Today’s
excerpt is from Tears And Terrorists, Book #4 of the nine-book Asps
Series. Dusty and Ike set out to meet
the C-130 bringing the rest of the team and friends. Enjoy and have a great day.
m.j.
Even as that
conversation was going on, Jim and Dusty were just finishing their conversation
about where Wendy should land, and when.
Dusty felt he and Ike—or one of them—could sneak away from the hotel by
ten and, traveling at night, it would take them about two hours to reach the
stronghold of the insurgents. He also
told Jim the site he had spotted for Wendy to land was probably two
miles short of the camp, and a mile east of the road…more of a path he told
Jim. Jim asked, “What means ‘probably’?”
“Didn’t get a
chance to actually go there. But am
pretty sure the way the land lays, there could be a good spot over a ridge,
running parallel to the dirt path to the camp.”
Jim just
laughed. “I hope you’re right. Bear says you’ve got GPS in your head…we’ll
see.”
At nine that
night, Dusty and Ike went out the back of the hotel and stole a Land Rover they
found parked there. In addition to their
Asps, they both brought their night vision gear and another GPS device. As Dusty drove the Land Rover, Ike joked,
“You’re pretty good at stealing cars.”
“This isn’t a
car—it’s a Land Rover.”
“Yeah, right.”
“We learn all
manner of things in the SEALs…including how to improvise transportation if
things go in the dumper. Didn’t think it
was a good idea to rent something that might be known to our ‘new employers’.”
“Oh, I agree—but
just the same, you sure were slick getting into this thing and getting it
started. I missed that part of Boris and
Drew’s training.”
“Wasn’t
them. I told you…SEALs.”
“The Army didn’t
teach us in Special Forces anything about stealing cars.”
“Probably
figured everyone in the Army could steal a car without being shown how, once
they were in.”
“Oh, you’re real
funny…squid.”
Once well away
from the capital city, they pulled off the road, disconnected the lights on the
Land Rover, and put on their night vision gear.
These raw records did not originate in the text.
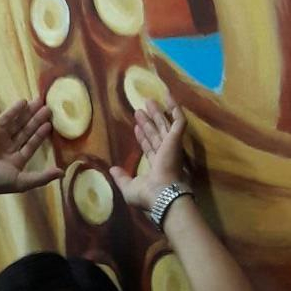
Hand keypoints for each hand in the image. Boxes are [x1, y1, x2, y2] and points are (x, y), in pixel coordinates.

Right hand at [0, 102, 63, 198]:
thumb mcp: (22, 181)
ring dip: (28, 113)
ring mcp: (0, 137)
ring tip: (40, 101)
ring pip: (17, 122)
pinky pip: (5, 117)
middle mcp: (9, 147)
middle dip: (37, 119)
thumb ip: (43, 176)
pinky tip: (24, 102)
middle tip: (49, 108)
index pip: (31, 144)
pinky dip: (14, 110)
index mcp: (16, 160)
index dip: (40, 134)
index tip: (50, 124)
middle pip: (26, 130)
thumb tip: (63, 173)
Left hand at [111, 98, 189, 212]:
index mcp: (157, 167)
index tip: (136, 128)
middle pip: (157, 134)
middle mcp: (166, 155)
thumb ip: (121, 177)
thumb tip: (112, 170)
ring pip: (164, 125)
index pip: (150, 148)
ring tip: (147, 101)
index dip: (144, 138)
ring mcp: (172, 146)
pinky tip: (167, 95)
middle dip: (149, 123)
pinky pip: (179, 120)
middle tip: (139, 111)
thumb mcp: (129, 188)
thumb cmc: (148, 194)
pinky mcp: (177, 139)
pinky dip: (175, 107)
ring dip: (157, 114)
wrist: (163, 195)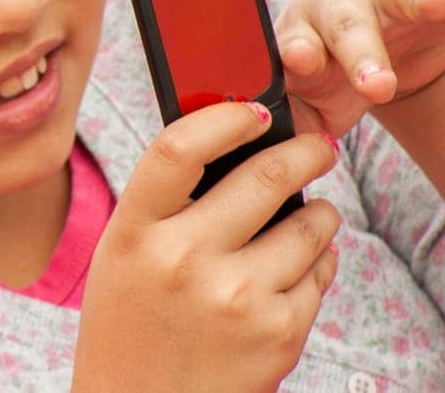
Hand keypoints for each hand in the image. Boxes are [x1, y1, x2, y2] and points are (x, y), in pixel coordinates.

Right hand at [74, 103, 340, 392]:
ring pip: (308, 225)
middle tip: (319, 145)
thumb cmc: (131, 325)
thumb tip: (242, 144)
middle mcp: (182, 261)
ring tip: (314, 213)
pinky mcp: (278, 334)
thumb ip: (167, 204)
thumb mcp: (124, 256)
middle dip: (305, 151)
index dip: (228, 117)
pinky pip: (320, 273)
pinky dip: (319, 261)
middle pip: (264, 175)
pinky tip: (300, 266)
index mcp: (132, 233)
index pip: (181, 148)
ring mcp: (235, 298)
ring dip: (320, 211)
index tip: (257, 110)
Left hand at [276, 0, 444, 137]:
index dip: (296, 54)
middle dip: (361, 53)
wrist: (378, 25)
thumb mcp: (315, 97)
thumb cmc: (334, 61)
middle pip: (347, 24)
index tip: (298, 63)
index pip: (293, 46)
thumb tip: (281, 158)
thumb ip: (296, 124)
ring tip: (432, 1)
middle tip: (376, 84)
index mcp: (303, 30)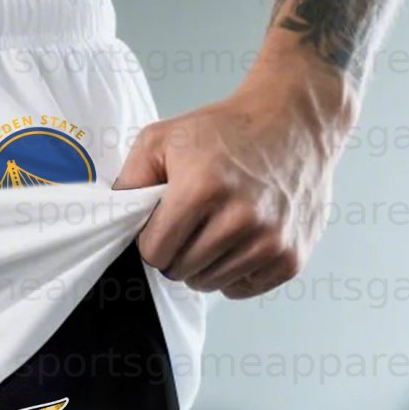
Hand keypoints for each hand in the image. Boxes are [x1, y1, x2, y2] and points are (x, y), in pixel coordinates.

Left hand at [113, 75, 346, 299]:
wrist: (295, 120)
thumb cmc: (225, 130)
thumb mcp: (162, 139)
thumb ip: (129, 181)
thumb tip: (113, 221)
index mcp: (202, 189)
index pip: (154, 252)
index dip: (152, 239)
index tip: (164, 221)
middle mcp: (241, 219)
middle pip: (179, 271)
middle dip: (177, 251)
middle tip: (193, 221)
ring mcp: (271, 241)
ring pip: (209, 283)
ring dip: (204, 263)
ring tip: (217, 226)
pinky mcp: (292, 257)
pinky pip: (241, 289)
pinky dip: (234, 272)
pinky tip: (241, 240)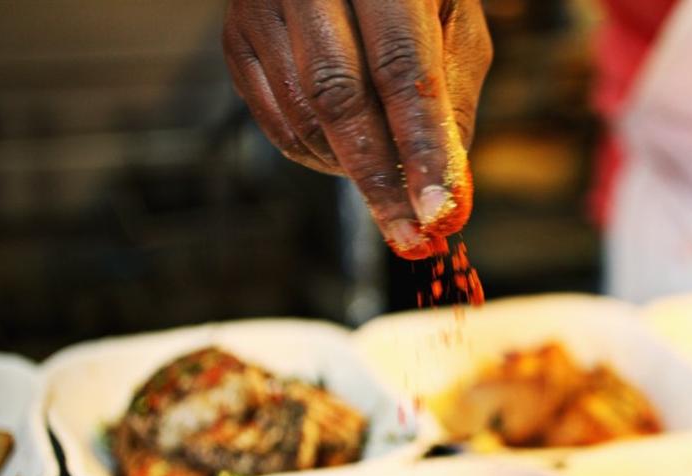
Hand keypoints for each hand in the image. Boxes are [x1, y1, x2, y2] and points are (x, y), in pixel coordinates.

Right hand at [223, 0, 491, 256]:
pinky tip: (349, 157)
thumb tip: (448, 193)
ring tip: (391, 182)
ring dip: (352, 170)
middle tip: (409, 236)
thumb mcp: (454, 24)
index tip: (437, 211)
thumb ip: (452, 103)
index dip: (419, 147)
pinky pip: (277, 125)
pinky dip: (320, 158)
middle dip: (379, 180)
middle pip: (338, 98)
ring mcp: (262, 8)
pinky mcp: (237, 40)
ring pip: (304, 118)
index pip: (399, 69)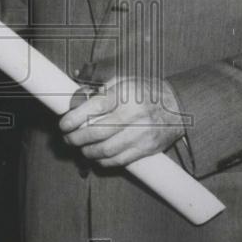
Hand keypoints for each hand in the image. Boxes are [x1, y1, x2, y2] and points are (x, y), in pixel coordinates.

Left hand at [59, 76, 185, 167]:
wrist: (178, 106)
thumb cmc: (145, 91)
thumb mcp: (124, 80)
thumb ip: (100, 89)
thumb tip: (76, 99)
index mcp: (126, 94)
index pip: (94, 108)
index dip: (74, 118)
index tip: (63, 124)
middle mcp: (134, 114)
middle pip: (97, 132)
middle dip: (77, 138)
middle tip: (68, 138)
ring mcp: (142, 133)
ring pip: (106, 149)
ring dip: (88, 151)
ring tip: (81, 147)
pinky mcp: (147, 148)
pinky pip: (120, 160)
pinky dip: (104, 161)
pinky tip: (97, 157)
Then drove on until sure they were about two miles from the camp. Both men had watched the countryside carefully
as they drove back and forth, and both were sure where they were. Dusty pulled off the side of the road and
pulled into the only real vegetation in the area. He set out on foot, leaving Ike with the Land
Rover. Ike’s story, if discovered, was he
was there to check on how the sentries he’d placed were doing, and had stopped
where he was to go forward on foot.
Dusty went over
the ridge he had told Jim about and could see a nice flat, barren place for
Wendy to land. He called Jim and told
him he was at the new ‘International Airport of Namibia’ and Wendy could follow
the GPS signal right on in. He gave Jim
the code of the GPS device. After that,
Jim told him they were already in the air and would probably be there within
the hour.
Dusty smiled at
the timing. Had he and Ike waited until
ten, they would have timed it almost perfectly, but he had decided there was
the small matter of transportation and he didn’t count on having said
transportation within ten minutes of exiting the hotel. He walked back to Ike to inform him of when
the C-130 would be landing, then went back to the top of the ridge. As an afterthought, he went back down to the
Land Rover and rooted around in the back, until he found three roadside
flares. He took those and headed back to
his designated landing strip. Ike just
laughed when he saw what Dusty was doing, but said nothing.